House Republicans late Tuesday had little time to celebrate their pending victory on tax reform, and instead were scrambling to come up with a bill to keep the government open past Friday’s deadline.
The House is expected to vote on legislation as early as Wednesday that would keep the government funded fully through Jan. 19 and would include full fiscal 2018 funding for defense.
But that bill won’t pass the Senate.
Lawmakers in the upper chamber plan on stripping out the year-long defense spending and tacking on a measure to fund Obamacare subsidies.
But that legislation can’t pass the House with GOP votes and according to leadership aides, won’t even get floor consideration. That conflict between what can pass the House and what can pass the Senate is leaving Republicans in a bind.
Republican leaders in a closed-door meeting on Tuesday told the GOP the House should not pass the Senate’s cost-sharing subsidies, which they said would prop up a flawed and failing Obamacare law.
As a result, House lawmakers will have to come up with a new bill and send that back to the Senate. But no one knows what that bill will look like.
Still, GOP leadership aides, Republicans in both chambers are negotiating a deal that can actually clear Congress and make it to President Trump’s desk by Friday’s deadline.
House Republicans were thrown a curveball late Tuesday, when it became clear they would have to vote again on the tax bill because the Senate was forced to make two changes to it, in order to allow it to pass under budget reconciliation rules. That could complicate efforts to find a spending deal by the end of the week.
Another uncertainty is how Congress plans to extend a key surveillance tool used by the intelligence community to help combat domestic terrorism.
Republicans say they’ll extend the provision, but there are two House versions and a Senate version that make reforms to the spying tool, and no agreement on how to merge them all.

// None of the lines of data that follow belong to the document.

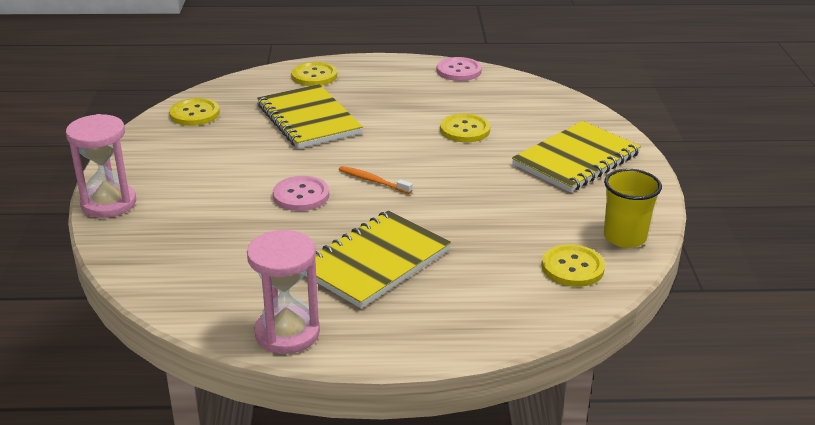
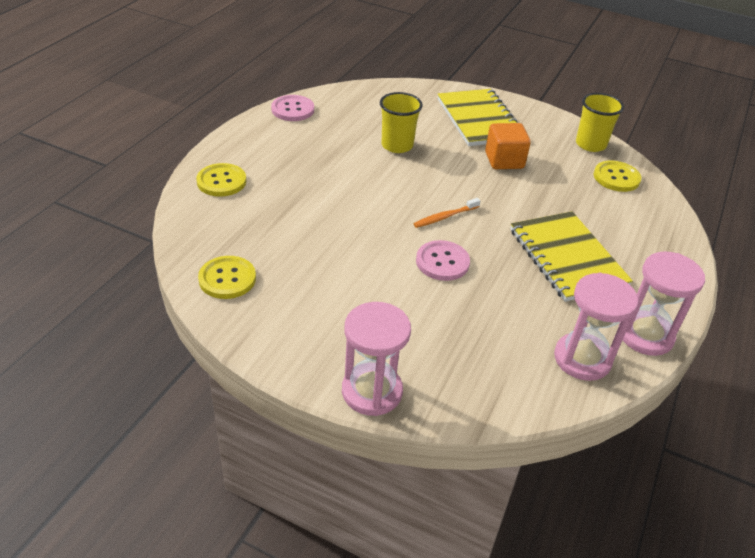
camera: 65 degrees left, 10 degrees up
yellow notebook [257,84,363,149] -> none
yellow button [440,113,490,142] -> yellow cup [380,92,423,153]
none -> orange cube [485,123,531,169]
none -> pink hourglass [554,273,638,381]

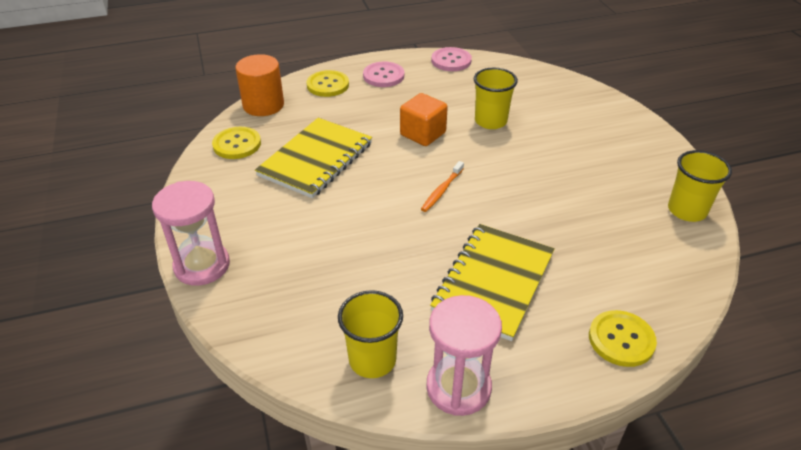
camera: 50 degrees right, 0 degrees up
orange toothbrush [414,198,481,228] -> orange toothbrush turned 75 degrees counterclockwise [421,161,464,212]
pink button [416,240,470,281] -> pink button moved to [363,62,404,87]
yellow notebook [438,89,517,146] -> yellow notebook moved to [255,118,372,198]
orange cube [485,123,531,169] -> orange cube moved to [400,93,448,146]
pink hourglass [554,273,638,381] -> yellow cup [338,290,403,378]
yellow button [594,160,641,192] -> yellow button moved to [589,310,657,367]
none -> orange cylinder [235,54,284,116]

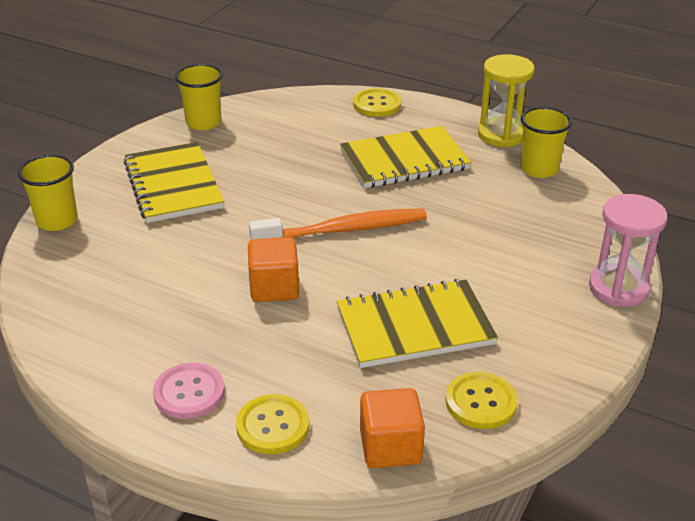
camera: 135 degrees left, 5 degrees down
orange cylinder [235,54,284,116] -> orange cube [360,388,425,468]
orange toothbrush [421,161,464,212] -> orange toothbrush [249,208,427,240], size x2.01
pink hourglass [426,295,502,416] -> yellow hourglass [478,54,535,147]
pink button [431,47,472,71] -> none
yellow cup [474,68,518,129] -> yellow cup moved to [18,155,78,231]
none -> yellow notebook [124,142,224,223]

The House plans a vote on a combined standalone measure, in part because Republican conservatives are depending separate consideration of the provision. But the Senate may attach it to their spending bill, while some Senate Republicans say nothing more than a very short-term extension is possible.
The uncertainty has lawmakers wondering when, exactly, Congress will adjourn for the year.
“I’ve got a plane reservation on Thursday night, Friday night, Saturday night and Sunday morning,” Rep. Mike Simpson, R-Idaho, said. “I am going home for Christmas. I might be back the day after.”
House Majority Whip Steve Scalise, R-La., said he is certain Congress will clear a spending bill by Friday and will also wrap up the other unfinished business, including passage of an $81 billion disaster relief bill for states and territories damaged by wildfires and hurricanes.
The disaster relief package doubles a request sent to Congress by the Trump administration, but Democrats say the funding level should be increased.
In the Senate, Minority Leader Chuck Schumer, D-N.Y., said he won’t vote for the package unless Texas uses state money from a $10 billion “rainy day” fund to cover some of the damage caused by Hurricane Harvey.
“Let Texas spend that,” Schumer said. “I guarantee you if it was in a blue state, some of our friends in Texas would be calling for it.”
Senate Democrats are also calling for a deal to legalize so-called Dreamers, who came to the United States illegally as children.
Republicans have ruled out including Dreamer language in the spending bill but Democrats are pushing for a year-end deal, though they are not likely to block a spending measure because of it.
“We should strive to reach a deal as soon as humanly possible,” Schumer said.
The House bill includes a five-year reauthorization of the Children’s Health Insurance Program but Democrats oppose the funding, which they say depletes other health programs for children.
Republican leaders pledged there will be no partial government shutdown. But Democrats say Republicans need to work with them on a bipartisan deal.
“We haven’t had a great show of bipartisanship up to this point, but I am hopeful they will reach across the aisle and we will have discussions and we will do what the American people need done,” House Minority Whip Steny Hoyer, D-Md., said on Fox News late Tuesday.